Bertholet practiced medicine at home in his house “Violettes” near the lake, facing the mountains above Lake Geneva. Every morning, he brought purges to his patients. He weighed them and prepared their potions. They then met in the garden where they played bowls and talked before going to the nearby beach. They often watched the doctor eating with his family, but they themselves were not hungry; within a few weeks they would see their general malaise, heart failure, nephritis and tuberculosis adenitis disappear. “Those who came to the Violettes on a stretcher” as Pierre-Genillard, the doctor’s nephew, remembers, “left on their feet”. They were replaced by new ones coming from all over the world, attracted by the ‘miraculous cures’ but also by Bertholet personally.

Bertholet was also a musician, and his patients sometimes heard late at night the echo of his violoncello carried by the myths of Tristan or Parsifal. He wrote “Les Guerisons Mystiques et le Magnetisme” (The Mystic Healings and Magnetism), “Le Retour a la Sante par le jeune” (The Return to Health by Fasting), one of almost 25 titles he wrote based on medicine or esotericism.
----
Work request A — Write out the Bertholet text word for word, beginning at "Bertholet was also" and stopping after "medicine or esotericism.".
Work request B — Continue the text about Bertholet, starting right after its final sentence.

Records —
----
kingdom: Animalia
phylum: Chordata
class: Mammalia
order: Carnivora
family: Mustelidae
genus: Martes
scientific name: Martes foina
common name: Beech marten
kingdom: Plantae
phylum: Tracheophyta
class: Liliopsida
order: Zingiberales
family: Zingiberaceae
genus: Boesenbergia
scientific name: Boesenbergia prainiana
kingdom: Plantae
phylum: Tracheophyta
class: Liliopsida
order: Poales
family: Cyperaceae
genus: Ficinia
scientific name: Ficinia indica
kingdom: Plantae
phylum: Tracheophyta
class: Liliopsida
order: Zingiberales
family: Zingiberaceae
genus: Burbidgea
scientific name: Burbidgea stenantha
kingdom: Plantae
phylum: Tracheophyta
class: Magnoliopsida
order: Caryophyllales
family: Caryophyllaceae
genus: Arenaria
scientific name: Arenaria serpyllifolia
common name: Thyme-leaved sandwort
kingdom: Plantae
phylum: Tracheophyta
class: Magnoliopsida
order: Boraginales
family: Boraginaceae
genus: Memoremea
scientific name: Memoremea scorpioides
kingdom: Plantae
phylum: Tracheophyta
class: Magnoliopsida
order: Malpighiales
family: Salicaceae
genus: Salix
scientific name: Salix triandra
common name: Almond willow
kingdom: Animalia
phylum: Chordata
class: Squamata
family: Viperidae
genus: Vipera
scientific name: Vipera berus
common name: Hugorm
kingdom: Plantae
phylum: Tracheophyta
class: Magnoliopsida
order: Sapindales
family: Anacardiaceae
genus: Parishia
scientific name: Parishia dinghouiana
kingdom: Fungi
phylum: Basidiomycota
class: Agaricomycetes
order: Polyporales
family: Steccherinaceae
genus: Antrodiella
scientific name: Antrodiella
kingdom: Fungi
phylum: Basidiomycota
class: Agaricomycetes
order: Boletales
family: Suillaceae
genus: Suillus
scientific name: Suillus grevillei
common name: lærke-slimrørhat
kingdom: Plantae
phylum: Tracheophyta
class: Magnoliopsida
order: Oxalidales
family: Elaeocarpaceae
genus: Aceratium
----
Task answer A —
Bertholet was also a musician, and his patients sometimes heard late at night the echo of his violoncello carried by the myths of Tristan or Parsifal. He wrote “Les Guerisons Mystiques et le Magnetisme” (The Mystic Healings and Magnetism), “Le Retour a la Sante par le jeune” (The Return to Health by Fasting), one of almost 25 titles he wrote based on medicine or esotericism.

Task answer B —
He invited the swamis Jathsvarananda and Sidheswaranda to the "Société Vaudoise d'Etudes Psychiques", which he founded in 1927. The society attracted a number of people, among them Alexandra David-Neel, who received treatment at the "Violettes" upon returning from Tibet. A specialist in Hinduism, Vedantism, and Taoism, Bertholet gave lectures on Ramakrishna, Randa, and Paramananda, while maintaining an interest in Western esoteric traditions associated with figures such as Paracelse, Louis-Claude de Saint-Martin, Stanislas de Guaita, Péladan, and Master Philippe de Lyon.

Dr Bertholet never met the latter though. But he wrote a “Reincarnation d’aprés le Maitre Phillipe de Lyon.” And judging the Sar Péladan, intellectual pole of the Master of Arbresle, to have been misunderstood during his time, he mentioned him in “La pensée et les secrets du Sar Joséphin Péladan” — four volumes which confer a new scope to the Rosicrucian ideas which impregnated the thought of the Sar. The doctor shared them so well that he revived in 1933 the “Ordre Ancien et Mystique de la Rose+Croix” (the Ancient and Mystic Order of the Rose+Cross).

It was at “Violettes” that he installed in his own house a small chapel where the Christ and the Virgin are next to the Buddha. The writer Jean Palaiseul says he saw Bertholet there “aureoled by his white beard of a prophet and by his ascetic life, standing in front of a big crucifix and wooden polychrome statues depicting the verses of the Koran, arranged around a candelabra with seven branches”.

Retired at Vevey during his last years, he composed his last work “Mystere et Ministere des Anges”.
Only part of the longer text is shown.